Thursday, 19 February 2009

I think we're bonding...

Having doubled the measured efficiency of my cluster by linking HPL to ACML, I looked around for something else that could take me closer to the 75% efficiency achieved by "real" clusters. One obvious area to look at is the "interconnect" - the network that connects the nodes together to actually make the cluster. Top clusters use Infiniband for the interconnect, but - even though prices continue to fall - Infiniband is still out of reach for just about all Beowulf clusters like mine. Whether Infiniband will ever be widely used for these kind of clusters is open to debate: perhaps we'll all be using 10GE cards in a few years. For now though, we have to get the most from our 1 Gigabit network cards.

The highest rated Gigabit cluster on the Top 500 list comes in at number 78. It's computational efficiency is only 53.26%. The average computational efficiency of all Gigabit clusters in November 2008's Top500 list is even lower at just 50.52%. The most efficient is 63.04% efficient, the lowest at 40.34% - and that is with 5096 cores! That is a lot of wasted clock cycles. Next to these figures, the 60.3% efficiency I achieved on my four node cluster doesn't look too bad. However, the efficency was nearer 70% with two nodes, so as I add nodes it looks like overall efficency will fall. Reason enough to try and maximize performance.

One of the things I wanted to investigate from the very start was network card bonding, or - perhaps more strictly - network card aggregration. This is where you "bond" two (or more) network cards together to create a single logical network interface. In other words, two network cards share the work of one, thereby giving you an increase in network performance.

Linux support for network card bonding is definitive. Not only that, it is very easy to impliment. (There is a good article here.) From a perceus cluster point of view, you just need to add the lines

alias bond0 bonding
options bond0 mode=802.3ad miimon=100

to the /etc/modprobe.conf on the vnfs image, and then edit the /etc/perceus/modules/ipaddr file. (This is used by the perceus 50-ipaddr.pl perl script to automatically generate the the ifcfg* files in /etc/sysconfig/network-scripts/):

n00004 bond0(USERCTL=no&BOOTPROTO=none&ONBOOT=yes):192.168.4.14/255.255.255.0/192.168.4.1 eth0(HWADDR=00:18:37:07:FB:3A):[default]/[default] eth1(MASTER=bond0&SLAVE=yes): eth2(MASTER=bond0&SLAVE=yes):

This creates a bond0 interface from eth1 and eth2, the "slave" interfaces.

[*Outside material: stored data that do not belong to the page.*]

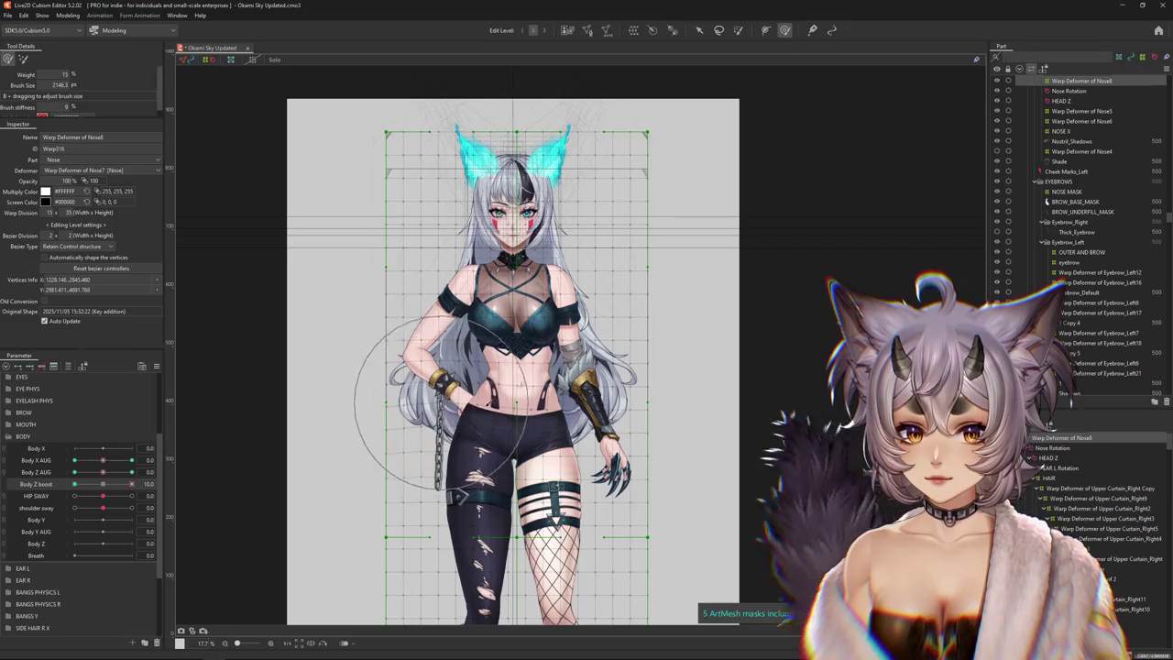
drag(455, 414, 551, 443)
drag(102, 485, 170, 483)
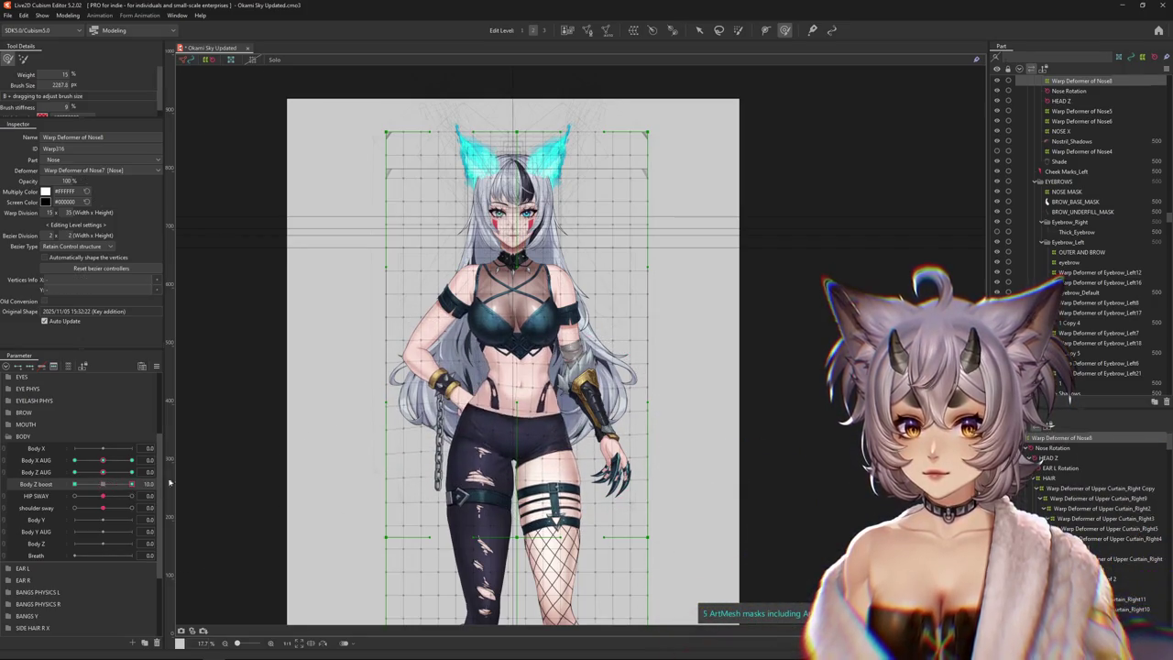
Reshape the chest and shift the lower body, then hide the grid to inspect Body Z boost 10
drag(517, 362, 492, 346)
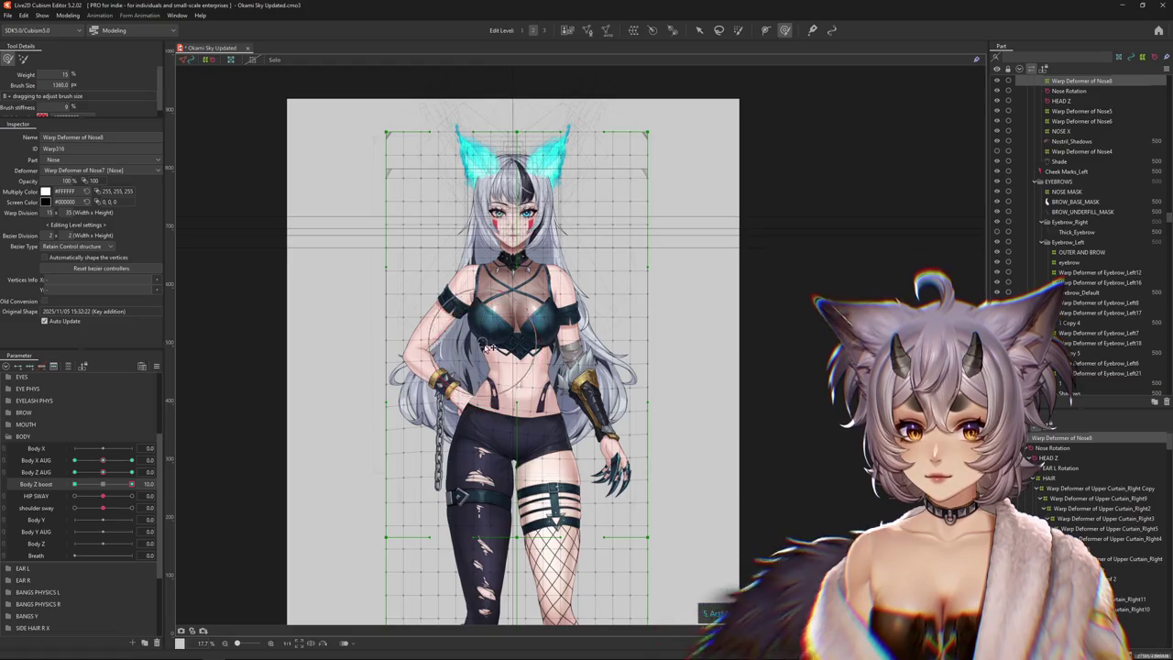
click(555, 350)
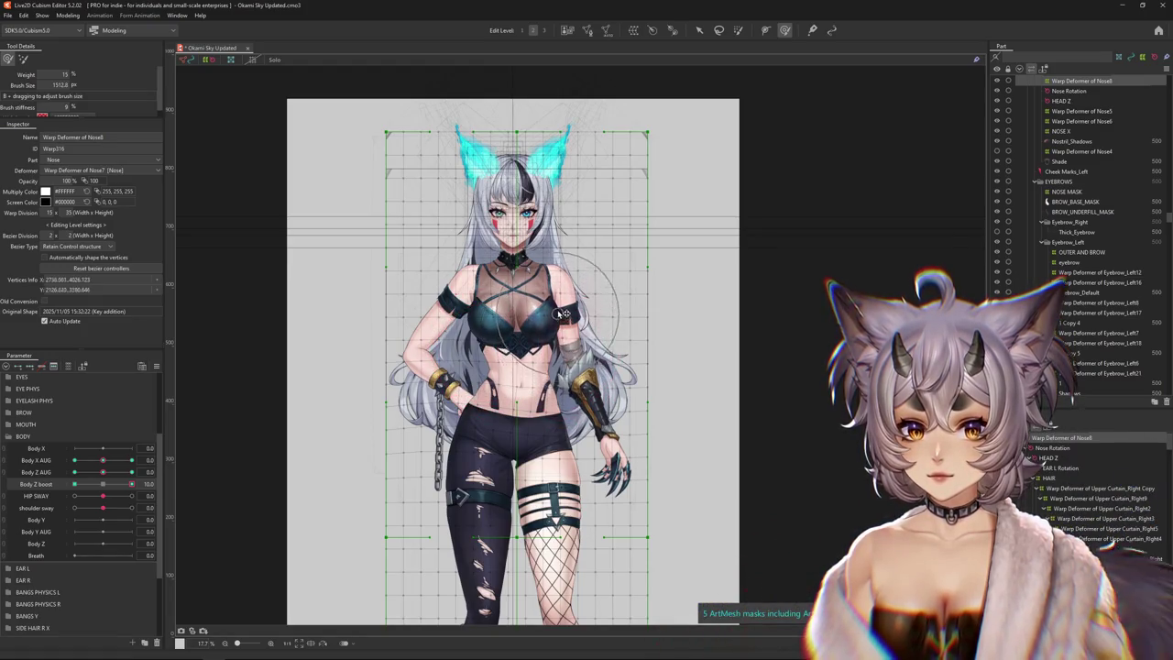
drag(550, 358, 518, 403)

Linux, then, supports bonding extremely well - but Linux is only one half of the connection. At the other end of the wire is the switch. I was using a Dell PowerConnect 2724 switch which advertises itself as supporting "Link Aggregation." Unfortunately "link aggregation" can mean different things to different people. To me it means "using multiple network cables/ports in parallel to increase the link speed beyond the limits of any one single cable or port..." But it can also refer to using bonded network devices for load balancing and fail-over protection. It is in this latter sense that the PowerConnect 2724 switch supports "aggregation." It doesn't support cabling devices in parallel to increase performance. For that, you need LACP (the Link Aggregation Control Protocol) which the Dell 27xx switches do not support; switches that do are twice the price. It was a case on getting on eBay, where I found a "pre-enjoyed" PowerConnect 5324 which does support LACP.

So was it worth it? On a two node test, output went from 12.22 Gflops to 12.93 Gflops; that doesn't sound a lot, but it means an increase in computational efficiency from 69.3% to 73.5%. On a four node test, output went from 21.24 Gflops to 24.08 Gflops; this is an increase in computational efficiency from 60.3% to 68.4%. So the benefit of aggregation is much greater on the four node cluster. This makes sense: by using aggregation we are flattening the performance curve; we are alleviating the bottleneck effect of the additional interconnects.

Network cards are cheap - at least relative to the cost of memory or processors. If you have a switch that supports LACP, link bonding definitely seems worthwhile.

1 comment:

Menacing said...

Very interesting... I would like to see your notes on configuring LACP on the 5324. I just acquired one myself and am going to configure LAGG on my FreeNAS.